The results foreshadow a period of increased instability at the core of the European Union, both in the two key member states as well as in the European parliament.

The centre that von der Leyen talks about has taken some hits and has become more isolated. The way it now deals with the results, will decide the course of the EU over the next couple of years.

Particularly in Western Europe, the elections have made clear that many voters are angry about issues such as the cost-of-living, inflation and migration. They are also worried about the war in Ukraine.

These issues take priority over, for example, the environment. Many are distrustful of establishment or governing parties and are increasingly normalising hitherto beyond the pale, extremist elements.

Migration, climate and EU-enlargement policies

The temptation for both centre -right and -left parties will be to adopt some of these issues and incorporate several of the far-right’s policies. This, more than the direct influence of the far-right parties in most national governments and the European parliament, could have an impact on the EU’s direction.

Particularly migration, climate and EU-enlargement policies tend to be most affected by the centre feeling intimidated by the rise of the right.

On other issues, such as support for Ukraine and the functioning of the internal market, the centre is more likely to hold its ground.

The question of how to deal with the increase in support for the far-right is currently shaping politics in several member states and can serve as a lesson for others

The question of how to deal with the increase in support for the far-right is currently shaping politics in several member states and can serve as a lesson for others.

The most immediate example is the divergent course of the Netherlands and Belgium. In the Netherlands the centre-right has enabled the far-right PVV of Geert Wilders and is paying the price by becoming less relevant.

In Belgium the cordon sanitaire against the far-right Vlaams Belang is holding and, against expectations, that party failed to break through.

Maintaining the cordon sanitaire

In general, a patchy trend can be seen where centre-right parties who distance themselves from the extreme-right fare slightly better than the ones that try to emulate them. By the same token, centre-left parties that place themselves in clear opposition to the far-right, also seem to be faring somewhat better.

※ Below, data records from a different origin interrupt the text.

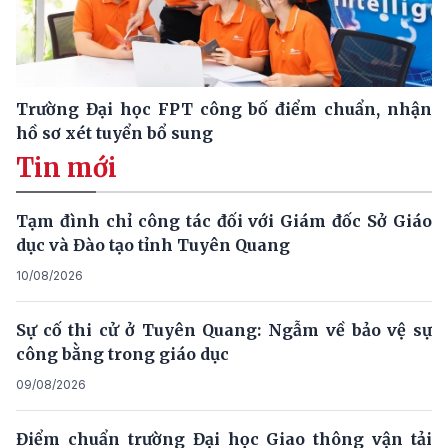
Trường Đại học FPT công bố điểm chuẩn, nhận
hồ sơ xét tuyển bổ sung
Tin mới
Tạm đình chỉ công tác đối với Giám đốc Sở Giáo
dục và Đào tạo tỉnh Tuyên Quang
10/08/2026
Sự cố thi cử ở Tuyên Quang: Ngẫm về bảo vệ sự
công bằng trong giáo dục
09/08/2026
Điểm chuẩn trường Đại học Giao thông vận tải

Both eastern and northern Europe diverged somewhat from the Western European picture. In the Scandinavian countries, the greens and the left did well and in the east, centrist parties in some cases successfully confronted populist nationalists.

Both the European parliament and EU’s two biggest member states now face fateful decisions on maintaining the cordon sanitaire on the far-right, or incorporate these parties into the body politic.

In France, Marine Le Pen’s National Rally, RN, might well end up the biggest party in parliament after president Emmanuel Macron’s decision to call legislative elections for the end of June. The RN crushed Macron’s Renaissance party in the European parliament elections.

State elections in three eastern states later this year, particularly in Thuringia, could see the AfD for the first time gain government responsibility

If it repeats that feat in the national assembly, it could under France’s electoral system even conceivably be able to form a government. This would make for the most awkward cohabitation ever, as Macron remains president, with wide-ranging discretionary powers, especially on foreign policy and defence.

If RN grows but falls short of a majority, however, it could cast around for a coalition partner or support for a minority government. That is when the role of France’s much-reduced centre-right Les Républicains, becomes clear. At least some of its members might be tempted.

In Germany, a similar situation could emerge later this year in Thuringia, in the east of the country. The far-right AfD dominated the former East Germany in the European parliament elections, while the centre-right conservative CDU/CSU dominated the west.

State elections in three eastern states later this year, particularly in Thuringia, could see the AfD for the first time gain government responsibility, although it didn’t do as well in local elections, which were also held there on 9 June, as it did in the European parliament elections.

In Germany, the CDU’s Brandmauer or firewall, against the AfD for now holds, but observers say that this might change if the AfD rids itself of its more radical elements.

Whether to co-opt or isolate the far-right

The European parliament too, will confront the question of whether to co-opt or isolate the far-right. The pro-European parties, meaning the conservative EPP, the social-democrat S&D, the pro-business liberal Renew and the Greens, retain a majority, although the latter two were the biggest losers. Even so, the centre-right is reaching out to the extremes.

Despite all of her talk of the centre holding, and indeed still having a majority, von der Leyen and her EPP have already made approaches to Italy’s Giorgia Meloni and her Brothers of Italy party in the hard-right ECR faction in the European parliament.

Giorgia Meloni
Giiorgia Meloni’s trajectory shows how formerly unacceptable far-right politicians can start to move into the mainstream

EPP politicians have justified this by saying that the Brothers, who have their origins in a sometime pro-Mussolini, neo-fascist party should not be considered extreme.

Meloni’s trajectory shows how formerly unacceptable far-right politicians can start to move into the mainstream. She’s often said to have moderated her positions once in power, for example on Ukraine and on the EU itself.

But the real reason for her increasingly central role probably lies elsewhere. First, as leader of a crucial EU country, she cannot be easily ignored. And second, the centre-right parties see her as a role model for how to appeal to the same pool of voters that they are after.

The centre-right is doing well in, among others, Germany and Spain, less so in France and Italy.

Overall, though, it managed to increase its representation in the European parliament and it will feel more confident after these elections than the centre-left. It will also feel that it now has less reason to pay heed to centre-left and green concerns and could more often make common cause with the hard-right.